Redesign of Public Park Area
Project for Public Spaces / Funded by W R Grace
Bryant Park, the large, lovely park behind the New York Public Library at 42nd Street was a popular spot for drug dealing. The W R Grace corporation, whose headquarters also faced onto the park, funded an effort to make the space more attractive to the general public.
The Value Proposition
The Challenge
The Project for Public Spaces (PPS) was brought in to perform research on the problem and propose a redesign of the park layout.
Wide view, time-lapse, static cameras capture the usage dynamic as a fluid dance: The volume, flow, eddies and pools that emerge show how we use the space. But not necessarily why.
As my graduate project for the Interactive Telecommunications Program at NYU, I directed a media crew for the Project for Public spaces research team in the spring of 1981.
The Project
Our interview records and advocacy document helped both the designers and their sponsors to better understand the social dynamics of the space from the perspective of the participants.
The Case Study
Located between Times Square and Grand central Station in the very center of the midtown business district, Bryant Park was a convenient spot for midtown on-street drug sales.

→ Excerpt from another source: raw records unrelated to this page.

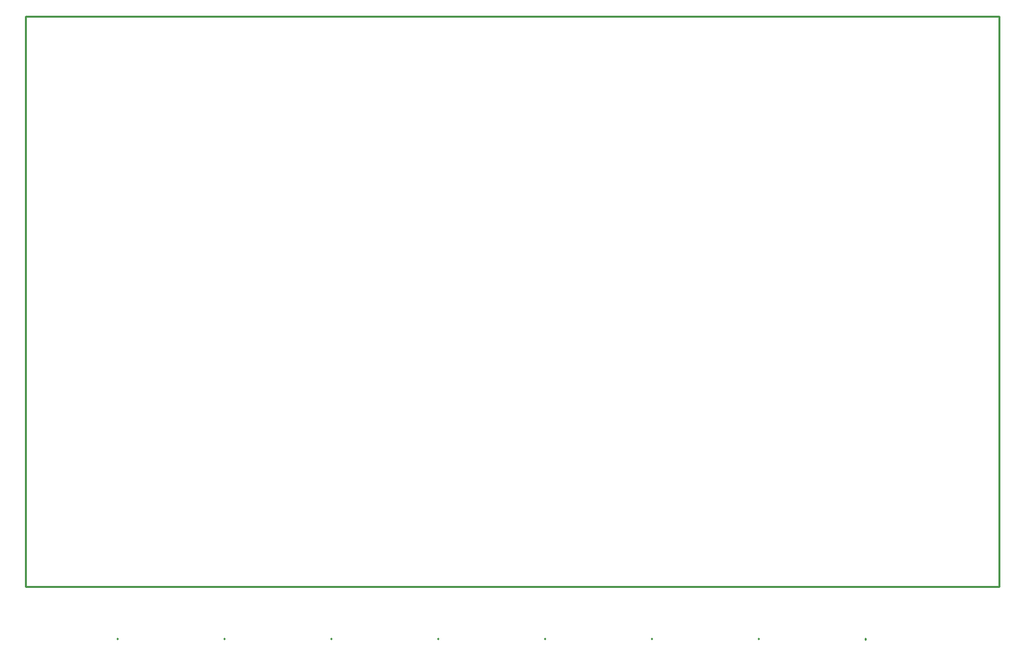
<source format=gko>
%FSLAX24Y24*%
%MOIN*%
G70*
G01*
G75*
G04 Layer_Color=16711935*
%ADD10R,0.0433X0.0394*%
%ADD11R,0.0591X0.1102*%
%ADD12R,0.0394X0.0433*%
%ADD13R,0.0709X0.0256*%
%ADD14R,0.0256X0.0709*%
%ADD15R,0.0256X0.1024*%
%ADD16R,0.1024X0.0256*%
%ADD17R,0.0276X0.0354*%
%ADD18C,0.0394*%
%ADD19R,0.0709X0.0630*%
%ADD20R,0.0354X0.0276*%
%ADD21O,0.0571X0.0098*%
%ADD22R,0.0236X0.0748*%
%ADD23R,0.1220X0.0748*%
%ADD24R,0.0276X0.0394*%
%ADD25R,0.0256X0.0157*%
%ADD26R,0.0591X0.0512*%
%ADD27R,0.0394X0.0276*%
%ADD28R,0.0276X0.0709*%
%ADD29O,0.0748X0.0236*%
%ADD30R,0.0276X0.0177*%
%ADD31R,0.0650X0.0965*%
%ADD32R,0.0177X0.0207*%
%ADD33O,0.0335X0.0118*%
%ADD34O,0.0118X0.0335*%
%ADD35R,0.0984X0.0984*%
%ADD36O,0.0098X0.0256*%
%ADD37O,0.0256X0.0098*%
%ADD38R,0.0276X0.0118*%
%ADD39R,0.0681X0.0728*%
%ADD40O,0.0402X0.0161*%
%ADD41R,0.1102X0.1102*%
%ADD42R,0.0118X0.0118*%
%ADD43R,0.0118X0.0118*%
%ADD44R,0.0866X0.1102*%
%ADD45R,0.1102X0.1102*%
%ADD46R,0.0433X0.0472*%
%ADD47C,0.0080*%
%ADD48C,0.0120*%
%ADD49C,0.0200*%
%ADD50C,0.0250*%
%ADD51C,0.0350*%
%ADD52C,0.0060*%
%ADD53C,0.0500*%
%ADD54C,0.0100*%
%ADD55C,0.0300*%
%ADD56C,0.0705*%
%ADD57C,0.0500*%
%ADD58C,0.1969*%
%ADD59C,0.1299*%
%ADD60C,0.1496*%
%ADD61R,0.0630X0.0630*%
%ADD62C,0.0630*%
%ADD63C,0.0945*%
%ADD64C,0.0200*%
%ADD65C,0.0240*%
%ADD66C,0.0400*%
%ADD67C,0.0260*%
%ADD68C,0.0160*%
%ADD69C,0.0400*%
%ADD70C,0.0750*%
%ADD71C,0.1680*%
%ADD72C,0.0770*%
%ADD73C,0.1581*%
%ADD74C,0.1109*%
%ADD75C,0.1306*%
%ADD76C,0.0762*%
%ADD77C,0.0951*%
%ADD78C,0.1069*%
%ADD79C,0.0520*%
%ADD80C,0.0600*%
%ADD81C,0.0680*%
%ADD82C,0.1778*%
%ADD83C,0.0530*%
%ADD84R,0.2205X0.0827*%
%ADD85R,0.0118X0.0276*%
%ADD86O,0.0138X0.0551*%
%ADD87C,0.0157*%
%ADD88C,0.0098*%
%ADD89C,0.0039*%
%ADD90C,0.0079*%
%ADD91C,0.0020*%
%ADD92C,0.0063*%
%ADD93C,0.0032*%
%ADD94C,0.0059*%
%ADD95R,0.0513X0.0474*%
%ADD96R,0.0671X0.1182*%
%ADD97R,0.0474X0.0513*%
%ADD98R,0.0789X0.0336*%
%ADD99R,0.0336X0.0789*%
%ADD100R,0.0336X0.1104*%
%ADD101R,0.1104X0.0336*%
%ADD102R,0.0356X0.0434*%
%ADD103C,0.0474*%
%ADD104R,0.0789X0.0710*%
%ADD105R,0.0434X0.0356*%
%ADD106O,0.0651X0.0178*%
%ADD107R,0.0316X0.0828*%
%ADD108R,0.1300X0.0828*%
%ADD109R,0.0356X0.0474*%
%ADD110R,0.0336X0.0237*%
%ADD111R,0.0671X0.0592*%
%ADD112R,0.0474X0.0356*%
%ADD113R,0.0356X0.0789*%
%ADD114O,0.0828X0.0316*%
%ADD115R,0.0356X0.0257*%
%ADD116R,0.0730X0.1045*%
%ADD117R,0.0257X0.0287*%
%ADD118O,0.0415X0.0198*%
%ADD119O,0.0198X0.0415*%
%ADD120R,0.1064X0.1064*%
%ADD121O,0.0178X0.0336*%
%ADD122O,0.0336X0.0178*%
%ADD123R,0.0356X0.0198*%
%ADD124R,0.0761X0.0808*%
%ADD125O,0.0482X0.0241*%
%ADD126R,0.1182X0.1182*%
%ADD127R,0.0198X0.0198*%
%ADD128R,0.0198X0.0198*%
%ADD129R,0.0946X0.1182*%
%ADD130R,0.1182X0.1182*%
%ADD131R,0.0513X0.0552*%
%ADD132C,0.0785*%
%ADD133C,0.0080*%
%ADD134C,0.0580*%
%ADD135C,0.2049*%
%ADD136C,0.1379*%
%ADD137C,0.1576*%
%ADD138R,0.0710X0.0710*%
%ADD139C,0.0710*%
%ADD140C,0.1025*%
%ADD141C,0.0320*%
%ADD142C,0.0480*%
%ADD143R,0.2285X0.0907*%
%ADD144R,0.0198X0.0356*%
%ADD145O,0.0218X0.0631*%
%ADD146C,0.0340*%
%ADD147C,0.0236*%
%ADD148C,0.0118*%
D54*
X-148Y-128D02*
X49360D01*
Y28917D01*
X-148D02*
X49360D01*
X-148Y-128D02*
Y28917D01*
X20833Y-2794D02*
Y-2749D01*
X15400Y-2794D02*
Y-2749D01*
X9967Y-2794D02*
Y-2749D01*
X26266Y-2794D02*
Y-2749D01*
X4534Y-2794D02*
Y-2749D01*
X37132Y-2794D02*
Y-2749D01*
X31699Y-2794D02*
Y-2749D01*
X42574Y-2800D02*
Y-2754D01*
M02*

</source>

The north side of Bryant Park faces onto the WR Grace Building. WR Grace is a huge chemical conglomerate that actively resented the public drug sales at - literally - its front door. The drugs were soft - marijuana for the most part - and there was little related crime (robberies and violence in Bryant Park were not an issue), but the presence of the drug traffic was a visible affront. Racial and socio-economic dynamics were undeniable: Young black men from uptown were present and active in business-centric white-collar midtown.
WR Grace wanted this activity documented and brought to the city government's attention.
Our Role
The Project for Public Spaces "social surveillance" technique recorded how people used the park. We were a more proactive and interactive documentary video component of the research team. We captured spontaneous interviews with people who were using the public areas of the park. We spoke with pretty much the full range: from cluelessly innocent tourists taking a break from sightseeing, to casual metropolitans who enjoyed a bit of sunlight and solitude in the middle of the city, to young salarymen looking for a little weed to mellow out the workday, to the pot dealers who serviced them.
The focus for our interviews was their motivation for being in the park and their comfort level with the surroundings. Our findings were informal, but consistent.
The Tourists/Novices were blissfully unaware of the drug-dealing going on around them.
The Casual Metropolitans were aware of it, but it didn't involve them and didn't bother them.
The OfficeWorker Customers appreciated the convenience of the drug trade.
The Dealers were - not surprisingly - the most "street aware" of the economics, politics, and social dynamics of the situation. They were - surprisingly - unreserved in their comments to us. It was counter-productive to their business for there to be violence or muggings in the park. They were there because that's where the business was. The business was office workers.
The Upshot
We compiled hours of interviews and edited them into a short videotape that echoed the most consistent insights. By agreement, we arranged to have it viewable on public monitors in the lobby of the WR Grace building. Our research did not reinforce Grace's agenda. The public showings quickly ended.
Bryant Park itself received a design makeover in 1983. Obvious drug-dealing was "engineered out" by a conscious restructuring of the physical environment. More recently it's become more of a marketplace. I guess we were successful.
That was then. This is now.
Since Then
The New York Times Magazine Sunday, 01/17/2014
A featured article, Technology Is Not Driving Us Apart After All, describes the efforts of a researcher to follow up on the original PPS studies. This article references a 3-decades-old study by the Project for Public Spaces technique (pioneered by William O White) to demonstrate through "socio-surveillance" (my term) the interactive ergonomics of a public space.
The researcher's revisitation uses the same socio-surveillance observational techniques to look at perceived behavior today.
I appreciate the value of "neutral" data, but know that it gains in value when we have some "participatory context" for our data points. And, as ever, it behooves us to understand our research agenda. Especially in an era of massive surveillance and systemic data-gathering.